- _YOUR TASK_: Copy out, in full, every line of the data below that contains the word "scientific". Matching is case-sensitive.

- _ENTRIES SUPPLIED_:
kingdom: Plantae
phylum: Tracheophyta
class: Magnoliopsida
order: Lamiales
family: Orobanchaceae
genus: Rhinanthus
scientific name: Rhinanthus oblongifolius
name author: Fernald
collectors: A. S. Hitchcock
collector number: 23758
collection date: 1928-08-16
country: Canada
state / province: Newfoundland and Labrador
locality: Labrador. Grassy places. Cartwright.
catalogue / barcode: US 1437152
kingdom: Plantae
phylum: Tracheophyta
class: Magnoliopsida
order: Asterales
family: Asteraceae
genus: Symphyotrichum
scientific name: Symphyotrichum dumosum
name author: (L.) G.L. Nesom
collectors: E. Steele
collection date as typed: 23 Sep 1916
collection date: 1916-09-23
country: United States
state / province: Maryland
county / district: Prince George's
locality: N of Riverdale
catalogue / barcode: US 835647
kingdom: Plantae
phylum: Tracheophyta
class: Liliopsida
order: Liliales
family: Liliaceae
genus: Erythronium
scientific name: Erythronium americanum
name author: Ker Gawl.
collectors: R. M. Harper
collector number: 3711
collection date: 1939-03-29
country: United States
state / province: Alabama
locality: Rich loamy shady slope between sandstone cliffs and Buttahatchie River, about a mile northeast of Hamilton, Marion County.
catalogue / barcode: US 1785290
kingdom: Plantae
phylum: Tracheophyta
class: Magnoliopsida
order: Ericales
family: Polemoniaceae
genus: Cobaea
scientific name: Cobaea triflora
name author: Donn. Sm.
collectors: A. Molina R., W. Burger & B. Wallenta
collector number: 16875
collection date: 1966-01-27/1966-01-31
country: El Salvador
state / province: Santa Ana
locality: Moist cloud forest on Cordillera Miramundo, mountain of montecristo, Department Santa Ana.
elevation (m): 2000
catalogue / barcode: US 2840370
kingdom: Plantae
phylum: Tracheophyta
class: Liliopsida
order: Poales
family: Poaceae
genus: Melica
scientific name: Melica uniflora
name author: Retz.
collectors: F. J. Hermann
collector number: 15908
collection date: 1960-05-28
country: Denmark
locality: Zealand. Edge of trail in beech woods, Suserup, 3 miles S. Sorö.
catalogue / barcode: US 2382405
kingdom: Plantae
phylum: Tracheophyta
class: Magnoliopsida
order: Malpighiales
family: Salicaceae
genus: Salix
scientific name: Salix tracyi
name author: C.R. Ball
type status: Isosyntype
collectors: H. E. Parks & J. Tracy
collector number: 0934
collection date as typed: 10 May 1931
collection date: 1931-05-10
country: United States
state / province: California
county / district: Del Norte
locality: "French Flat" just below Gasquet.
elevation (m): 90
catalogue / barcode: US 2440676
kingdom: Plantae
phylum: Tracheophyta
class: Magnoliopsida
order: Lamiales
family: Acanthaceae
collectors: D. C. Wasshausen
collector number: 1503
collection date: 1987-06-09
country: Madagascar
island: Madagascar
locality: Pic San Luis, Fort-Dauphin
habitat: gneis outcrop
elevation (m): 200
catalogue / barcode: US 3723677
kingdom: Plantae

- _ANSWER IN FULL_:
scientific name: Rhinanthus oblongifolius
scientific name: Symphyotrichum dumosum
scientific name: Erythronium americanum
scientific name: Cobaea triflora
scientific name: Melica uniflora
scientific name: Salix tracyi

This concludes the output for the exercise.